Seeing 'Gift of the Government of India' painted in large letters on the sides of the commuter buses for the employees of the Constituent Assembly secretariat it is clear that aid is also public relations, and most donors want to make a big song and dance about having been so generous.
Veteran international civil servant, Stephen Browne, in his book Aid & Influence: Do Donors Help or Hinder? takes a somewhat cynical look at foreign aid over the ages, highlighting the ivory tower planning of non-participatory aid policy. But Browne also presents solutions: promoting neutral and beneficial schemes like fair trade, debt-cancellation, peace-building and improved governance.
SUBHAS RAI |
The book has a chapter on donors from the South, looking at the little-examined subject of regional powers which are major recipients of western development assistance themselves projecting 'soft power' through aid for infrastructure and development in neighbouring poor countries. The OECD estimates that ten per cent of aid (up to $10 billion a year) is between countries of the south.
Authors Nishigaki Akira and Shimomura Yasutami are Japanese ODA experts with past experience in government and have made a thorough academic study in this translation of their book. They examine the shifts of Japan's aid policy from the 'tied aid' on large infrastructure projects in the past to a more sophisticated approach towards aid policy and the aid fatigue that accompanied an economic slowdown in Japan.

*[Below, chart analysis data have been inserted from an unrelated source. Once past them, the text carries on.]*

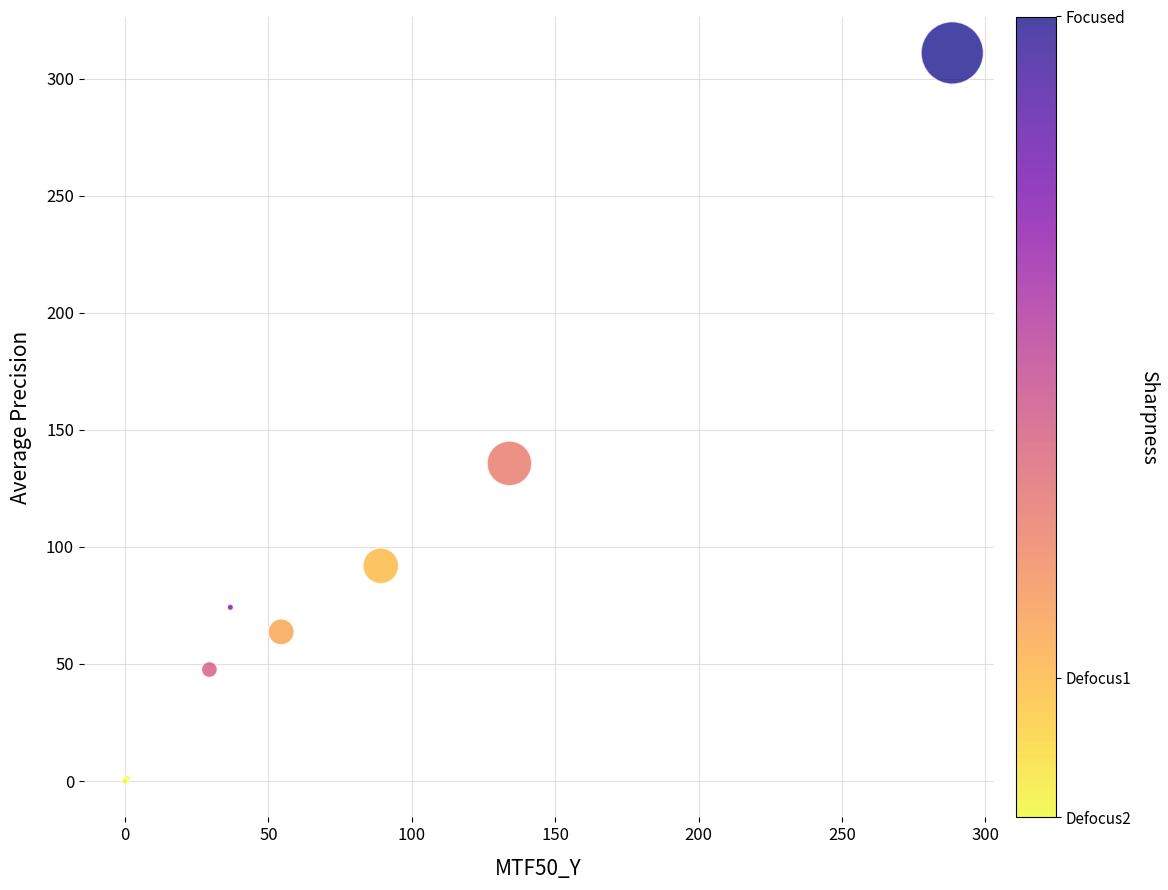

What Y value in the scatter plot is closest to 155?

135.7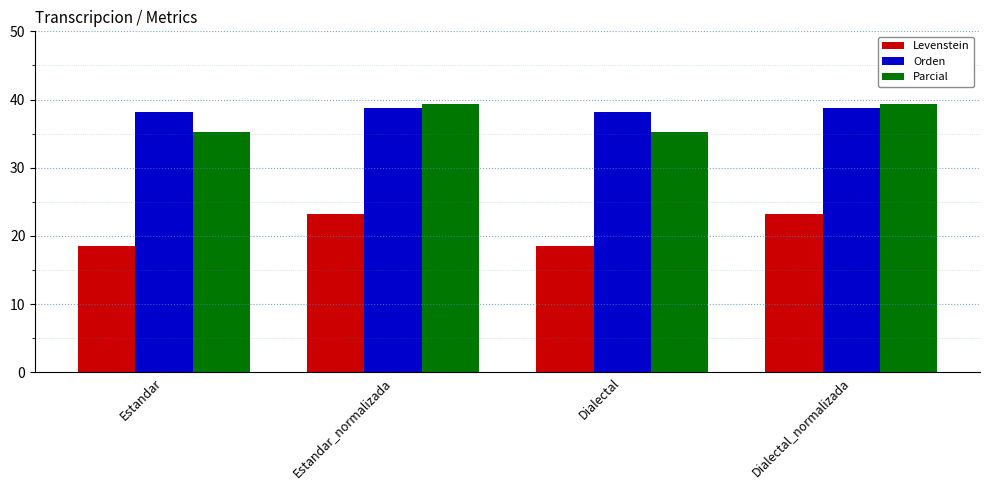

How many Orden values are between 38 and 39?

4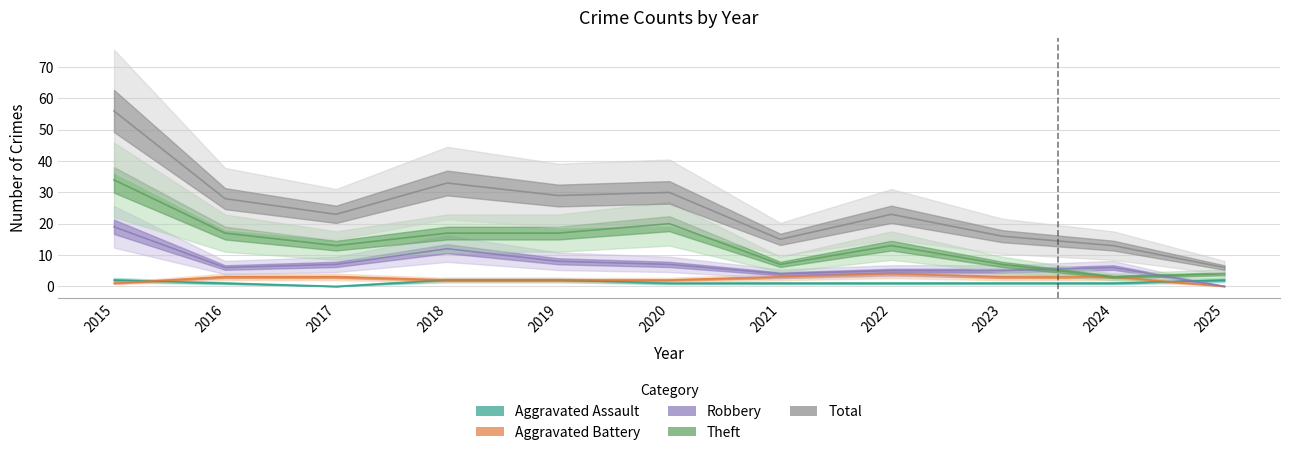

What value does the Aggravated Battery series have at 2017?

3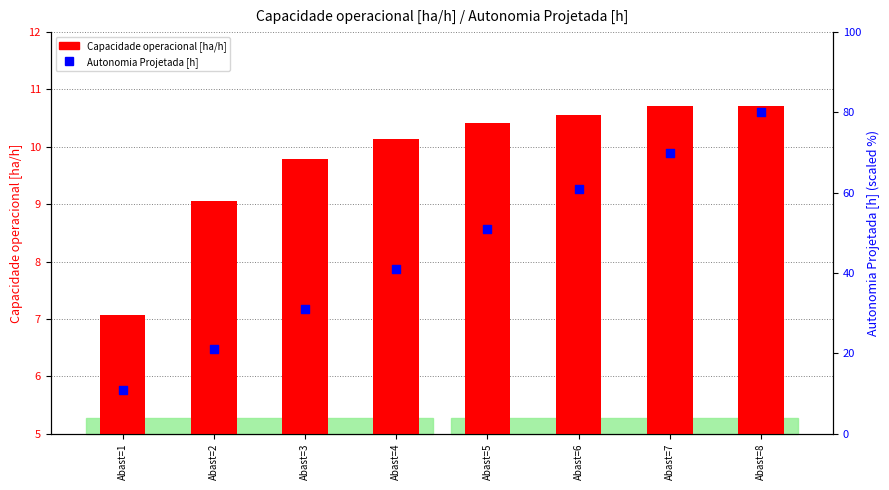

Which series reaches the minimum Y coordinate?

Capacidade operacional [ha/h]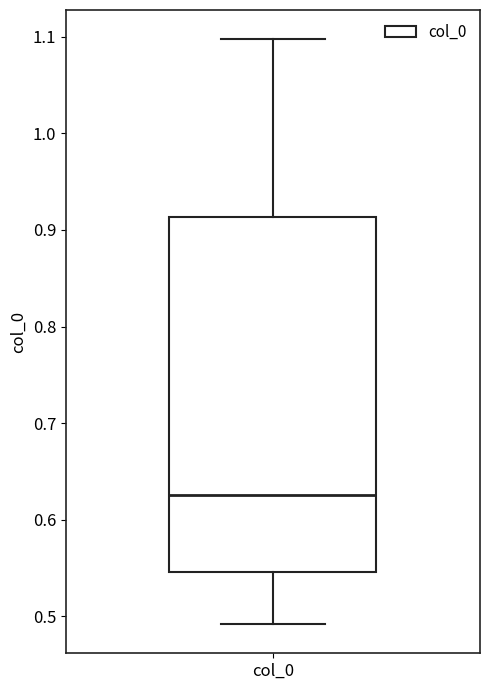

Transcribe this box plot: give where the median line is, the range the box spans, and where the two whiskers end, as read against the y-axis. The values are not printed on the chart, so give them approximately, as read against the axis.

median 0.63, box 0.55 to 0.91, whiskers 0.49 to 1.10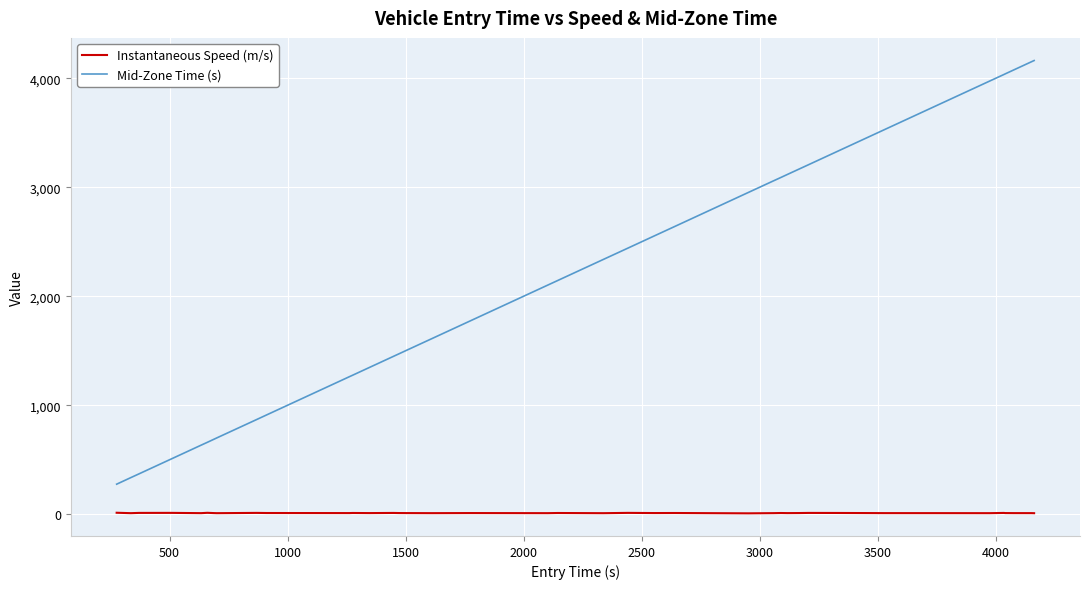

List the series in order of their peak value, lowest first.

Instantaneous Speed (m/s), Mid-Zone Time (s)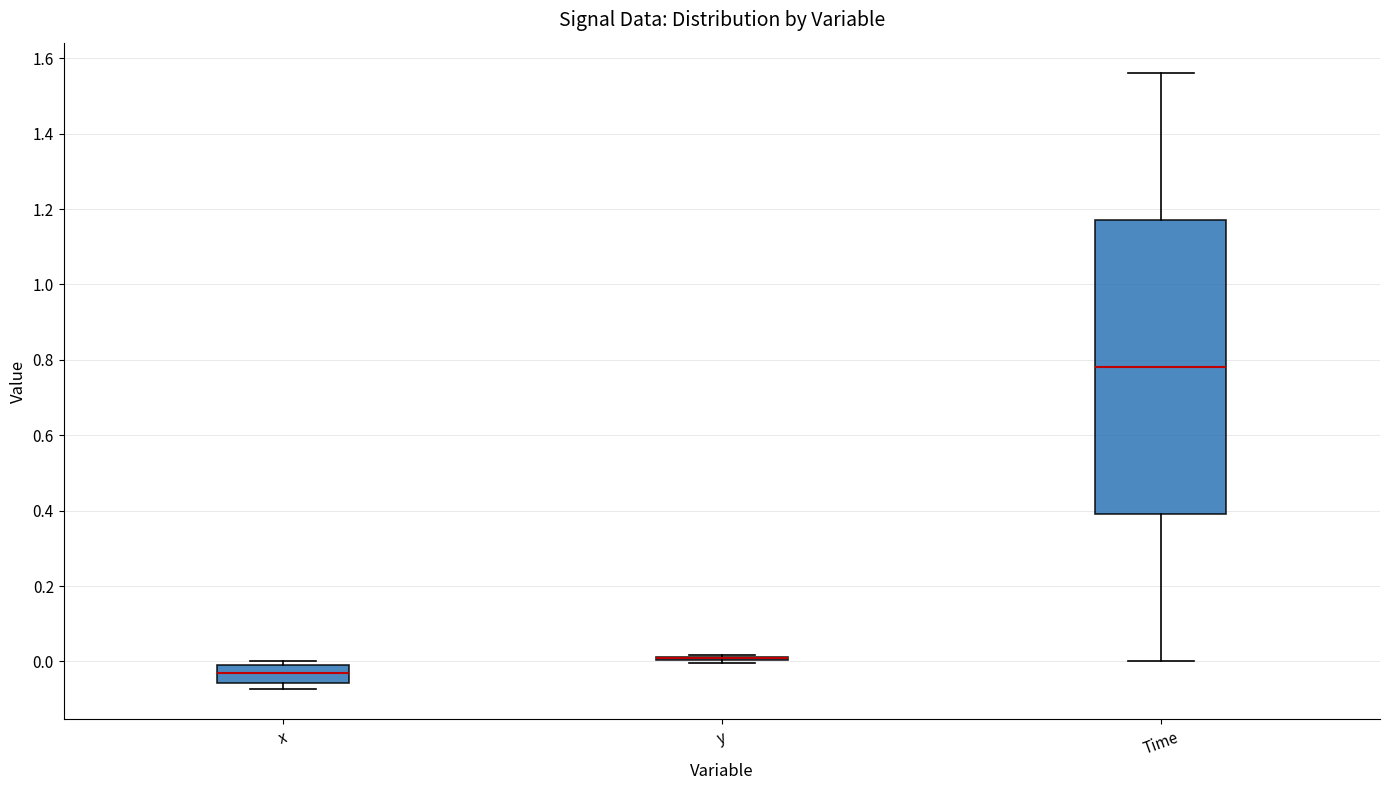

Which box is the tallest, from its lower edge to its upper edge?

Time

The philosophy of Japanese aid shifted along the way to promote self-help efforts, which the authors say are rooted in Japan's own post-war modernisation process. The authors do try to either play down or justify the 'tied aid' component of Japanese development assistance, saying that 80 per cent of Japanese aid in 1993 was already 'untied' compared with only 30 per cent for France, UK and the United States in that year. The proportion of Japanese companies that win yen loans for infrastructure assistance has gone down in the past decade, but larger projects are still Japanese-dominated.